Loneliness Without Sentimentality

Aromanticism dealt explicitly with romantic detachment, with the experience of being outside the cultural assumption that romantic love is both available and desirable to everyone. grae expands that territory considerably. Where the debut was focused on a single mode of non-belonging, the follow-up is interested in non-belonging as a general condition, as a philosophical position, as something that can be inhabited with rigor rather than lamented with feeling.

That distinction matters because it keeps grae from collapsing into self-pity. Sumney is not asking for sympathy. He is building a case. The album accumulates evidence across its runtime that the gray spaces, the unclassified, the neither-nor, are not failures of definition but accurate descriptions of experience that language and genre have simply not caught up to yet.

What Remains

grae's lasting quality is the way it makes the listening experience feel like an ongoing discovery rather than a completed one. On the first listen, you are orienting yourself to its world. On the fifth, you are finding things that were there from the beginning but that only become audible once you understand the album's internal logic.
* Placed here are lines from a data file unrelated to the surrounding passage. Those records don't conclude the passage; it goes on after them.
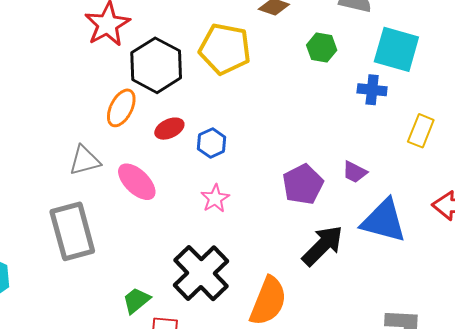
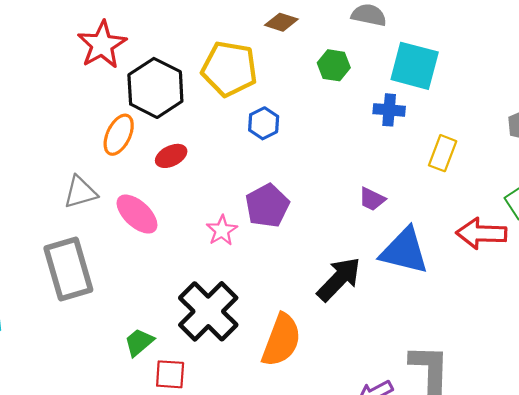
blue hexagon: (212, 143) -> (264, 123), moved
purple pentagon: (303, 184) -> (267, 206), moved

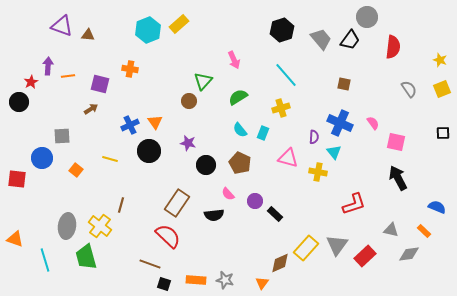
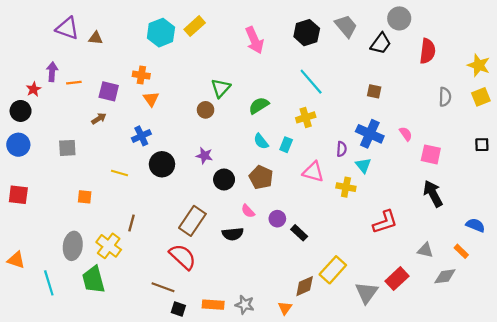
gray trapezoid: (321, 39) -> (346, 26), moved
pink arrow: (234, 60) -> (254, 40), moved, size x1.4
yellow star: (440, 60) -> (479, 65), size x1.5
gray semicircle: (409, 89) -> (445, 97), turned 36
orange triangle: (155, 122) -> (151, 99), moved
blue circle: (42, 158) -> (18, 145), moved
orange square: (76, 170) -> (85, 197), moved, turned -32
gray triangle: (337, 245) -> (367, 293), moved

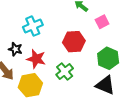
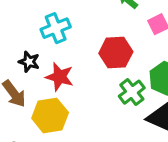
green cross: (65, 71) -> (132, 92), moved

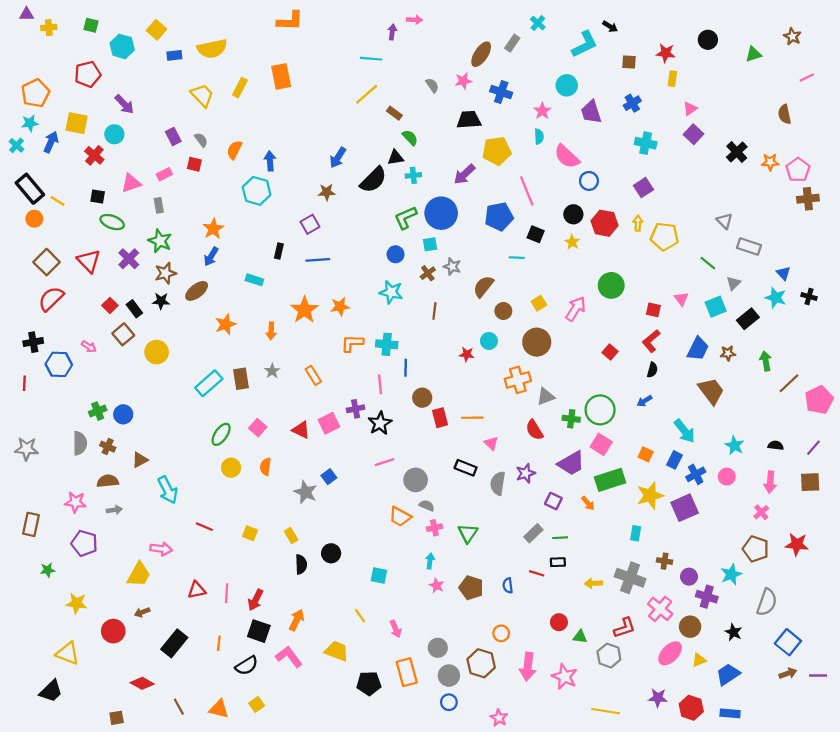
A harmonic choice in the third track resonates differently after you have heard how the album ends. A lyric that sounds abstract early on acquires weight after the spoken interludes have given you the vocabulary to hear it correctly.

That quality is rare in contemporary music, not because contemporary artists lack ambition, but because the economic incentives of streaming push strongly against it. Sumney made a record for listeners willing to invest time and attention. That choice is legible on every track, and the listeners who have found grae on those terms have not let go of it.